Het lijkt zo vanzelfsprekend dat een kerk een veilige omgeving is voor iedereen. Dat de gemeenteleden elkaar met respect behandelen, dat mensen met een speciale taken en opdrachten geen gebruik maken van hun machtspositie en dat kinderen en jongeren ongestoord mee kunnen doen. De realiteit kan echter weerbarstiger zijn. Als kerk zijn we een afspiegeling van de maatschappij en is het niet ondenkbaar dat ook in onze kerk ook situaties van ongewenste intimiteiten, misbruik en grensoverschrijdend gedrag voorkomen.

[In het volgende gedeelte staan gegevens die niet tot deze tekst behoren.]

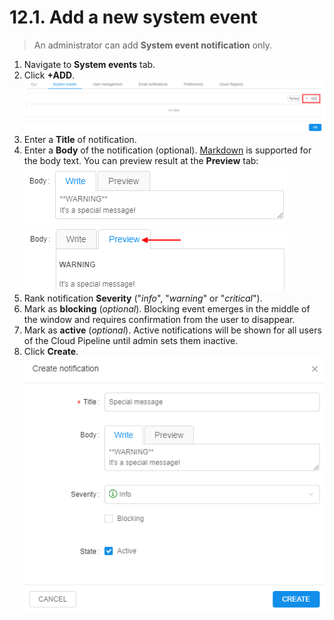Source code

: # 12.1. Add a new system event

> An administrator can add **System event notification** only.

1. Navigate to **System events** tab.
2. Click **+ADD**.  
    ![CP_AddNewSystemEvent](attachments/AddNewSystemEvent_1.png)
3. Enter a **Title** of notification.
4. Enter a **Body** of the notification (optional). [Markdown](https://en.wikipedia.org/wiki/Markdown) is supported for the body text. You can preview result at the **Preview** tab:  
    ![CP_AddNewSystemEvent](attachments/AddNewSystemEvent_3.png)  
    ![CP_AddNewSystemEvent](attachments/AddNewSystemEvent_4.png)
5. Rank notification **Severity** ("_info_", "_warning_" or "_critical_").
6. Mark as **blocking** (_optional_). Blocking event emerges in the middle of the window and requires confirmation from the user to disappear.
7. Mark as **active** (_optional_). Active notifications will be shown for all users of the Cloud Pipeline until admin sets them inactive.
8. Click **Create**.  
    ![CP_AddNewSystemEvent](attachments/AddNewSystemEvent_2.png)
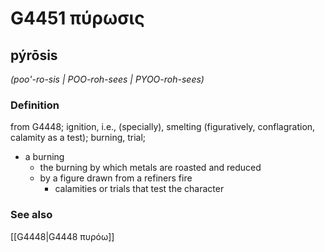 # G4451 πύρωσις

## pýrōsis

_(poo'-ro-sis | POO-roh-sees | PYOO-roh-sees)_

### Definition

from G4448; ignition, i.e., (specially), smelting (figuratively, conflagration, calamity as a test); burning, trial; 

- a burning
  - the burning by which metals are roasted and reduced
  - by a figure drawn from a refiners fire
    - calamities or trials that test the character

### See also

[[G4448|G4448 πυρόω]]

Daar kunnen en willen we niet van wegkijken.

Deze notitie is bedoeld om het veilig gemeente‐zijn nadrukkelijk aan de orde te stellen binnen de kerkenraad en bij andere groepen in de hele gemeente, met als doel om duidelijke regels en beleid
op te stellen.

De basis voor beleid is bewustwording binnen de gemeente. Bewust zijn van machtsongelijkheid onder leden en de effecten daarvan. Machtsverschillen tussen groepsleiding en deelnemers in het
kinder‐ en jeugdwerk, tussen ouderling en predikant, tussen diaken en cliënt, tussen de vrijwilligers voor hand‐ en spandiensten en gemeenteleden. Het effect kan zijn dat iemand met meer ‘macht’ of
‘prominentere’ positie grensoverschrijdend gedrag vertoont. De ander ervaart dat in eerste instantie niet als storend of wil daar geen aandacht aan besteden. Tot het gevoel van veiligheid wordt aangetast.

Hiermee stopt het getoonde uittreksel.